(Records provided Opens)

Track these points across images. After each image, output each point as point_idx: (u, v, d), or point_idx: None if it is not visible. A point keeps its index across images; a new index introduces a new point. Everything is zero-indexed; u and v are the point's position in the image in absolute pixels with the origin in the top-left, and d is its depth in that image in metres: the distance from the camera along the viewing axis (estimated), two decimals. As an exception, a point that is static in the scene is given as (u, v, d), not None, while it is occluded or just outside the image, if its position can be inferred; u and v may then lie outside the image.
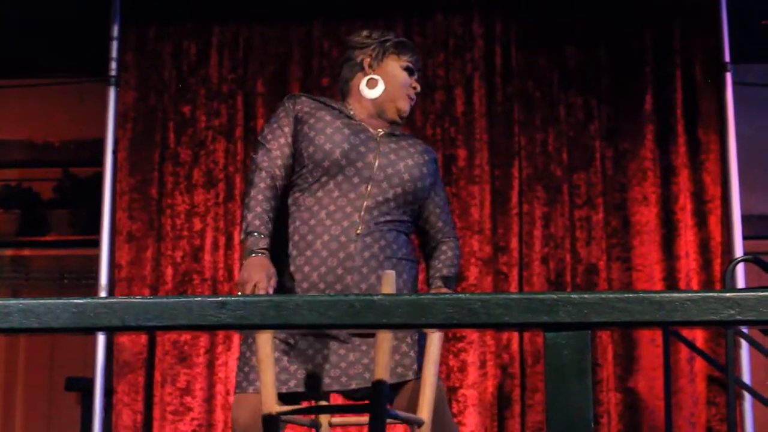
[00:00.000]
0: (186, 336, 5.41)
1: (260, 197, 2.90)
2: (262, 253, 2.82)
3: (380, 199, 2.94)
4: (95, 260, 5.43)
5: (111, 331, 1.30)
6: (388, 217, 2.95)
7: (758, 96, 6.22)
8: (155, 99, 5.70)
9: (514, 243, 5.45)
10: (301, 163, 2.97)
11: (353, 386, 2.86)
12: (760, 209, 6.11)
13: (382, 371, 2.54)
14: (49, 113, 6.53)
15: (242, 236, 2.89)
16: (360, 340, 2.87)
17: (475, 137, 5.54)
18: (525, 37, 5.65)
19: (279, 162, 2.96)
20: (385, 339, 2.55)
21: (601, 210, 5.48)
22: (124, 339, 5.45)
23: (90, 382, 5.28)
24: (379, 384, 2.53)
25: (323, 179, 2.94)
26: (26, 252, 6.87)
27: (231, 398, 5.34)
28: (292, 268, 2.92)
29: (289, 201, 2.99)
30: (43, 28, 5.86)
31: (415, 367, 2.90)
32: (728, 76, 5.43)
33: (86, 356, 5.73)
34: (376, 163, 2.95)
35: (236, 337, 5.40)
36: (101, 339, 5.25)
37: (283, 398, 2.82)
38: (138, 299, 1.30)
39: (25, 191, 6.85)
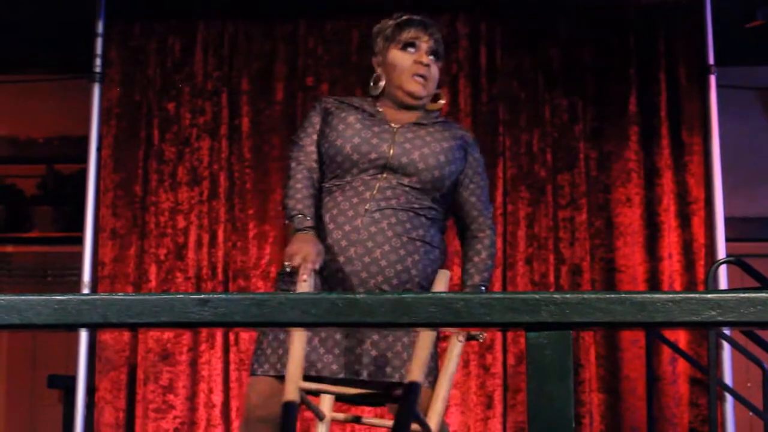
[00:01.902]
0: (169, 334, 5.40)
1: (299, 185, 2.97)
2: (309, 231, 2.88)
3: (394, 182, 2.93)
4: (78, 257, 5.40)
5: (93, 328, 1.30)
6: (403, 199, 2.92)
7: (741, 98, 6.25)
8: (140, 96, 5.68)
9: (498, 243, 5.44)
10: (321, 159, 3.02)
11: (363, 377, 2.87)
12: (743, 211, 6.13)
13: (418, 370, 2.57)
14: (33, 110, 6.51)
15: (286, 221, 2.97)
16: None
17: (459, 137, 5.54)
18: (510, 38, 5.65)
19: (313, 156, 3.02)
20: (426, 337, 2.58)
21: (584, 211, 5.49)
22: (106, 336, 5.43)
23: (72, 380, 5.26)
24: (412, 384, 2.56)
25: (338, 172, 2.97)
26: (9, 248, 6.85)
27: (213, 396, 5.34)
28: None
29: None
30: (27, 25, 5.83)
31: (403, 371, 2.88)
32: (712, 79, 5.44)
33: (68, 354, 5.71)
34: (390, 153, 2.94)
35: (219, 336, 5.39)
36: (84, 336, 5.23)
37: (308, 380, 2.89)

(Records provided Closes)

About this task ▸
Word for word, repeat each record above; leave out every picture.

Written answer ▸
Track these points across images. After each image, output each point as point_idx: (u, v, d), or point_idx: None if it is not visible. A point keeps its index across images; a new index introduces a new point. Everything is zero-indexed; u and v are the point's position in the image in absolute pixels with the origin in the top-left, and d is its depth in that image in metres: the distance from the camera along the viewing axis (estimated), two decimals. As an exception, a point that is static in the scene is given as (u, v, d), not None, while it is occluded or just outside the image, if its position can be inferred; u and v may then lie outside the image.
[00:00.000]
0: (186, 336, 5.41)
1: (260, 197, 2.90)
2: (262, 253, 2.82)
3: (380, 199, 2.94)
4: (95, 260, 5.43)
5: (111, 331, 1.30)
6: (388, 217, 2.95)
7: (758, 96, 6.22)
8: (155, 99, 5.70)
9: (514, 243, 5.45)
10: (301, 163, 2.97)
11: (353, 386, 2.86)
12: (760, 209, 6.11)
13: (382, 371, 2.54)
14: (49, 113, 6.53)
15: (242, 236, 2.89)
16: (360, 340, 2.87)
17: (475, 137, 5.54)
18: (525, 37, 5.65)
19: (279, 162, 2.96)
20: (385, 339, 2.55)
21: (601, 210, 5.48)
22: (124, 339, 5.45)
23: (90, 382, 5.28)
24: (379, 384, 2.53)
25: (323, 179, 2.94)
26: (26, 252, 6.87)
27: (231, 398, 5.34)
28: (292, 268, 2.92)
29: (289, 201, 2.99)
30: (43, 28, 5.86)
31: (415, 367, 2.90)
32: (728, 76, 5.43)
33: (86, 356, 5.73)
34: (376, 163, 2.95)
35: (236, 337, 5.40)
36: (101, 339, 5.25)
37: (283, 398, 2.82)
38: (138, 299, 1.30)
39: (25, 191, 6.85)
[00:01.902]
0: (169, 334, 5.40)
1: (299, 185, 2.97)
2: (309, 231, 2.88)
3: (394, 182, 2.93)
4: (78, 257, 5.40)
5: (93, 328, 1.30)
6: (403, 199, 2.92)
7: (741, 98, 6.25)
8: (140, 96, 5.68)
9: (498, 243, 5.44)
10: (321, 159, 3.02)
11: (363, 377, 2.87)
12: (743, 211, 6.13)
13: (418, 370, 2.57)
14: (33, 110, 6.51)
15: (286, 221, 2.97)
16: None
17: (459, 137, 5.54)
18: (510, 38, 5.65)
19: (313, 156, 3.02)
20: (426, 337, 2.58)
21: (584, 211, 5.49)
22: (106, 336, 5.43)
23: (72, 380, 5.26)
24: (412, 384, 2.56)
25: (338, 172, 2.97)
26: (9, 248, 6.85)
27: (213, 396, 5.34)
28: None
29: None
30: (27, 25, 5.83)
31: (403, 371, 2.88)
32: (712, 79, 5.44)
33: (68, 354, 5.71)
34: (390, 153, 2.94)
35: (219, 336, 5.39)
36: (84, 336, 5.23)
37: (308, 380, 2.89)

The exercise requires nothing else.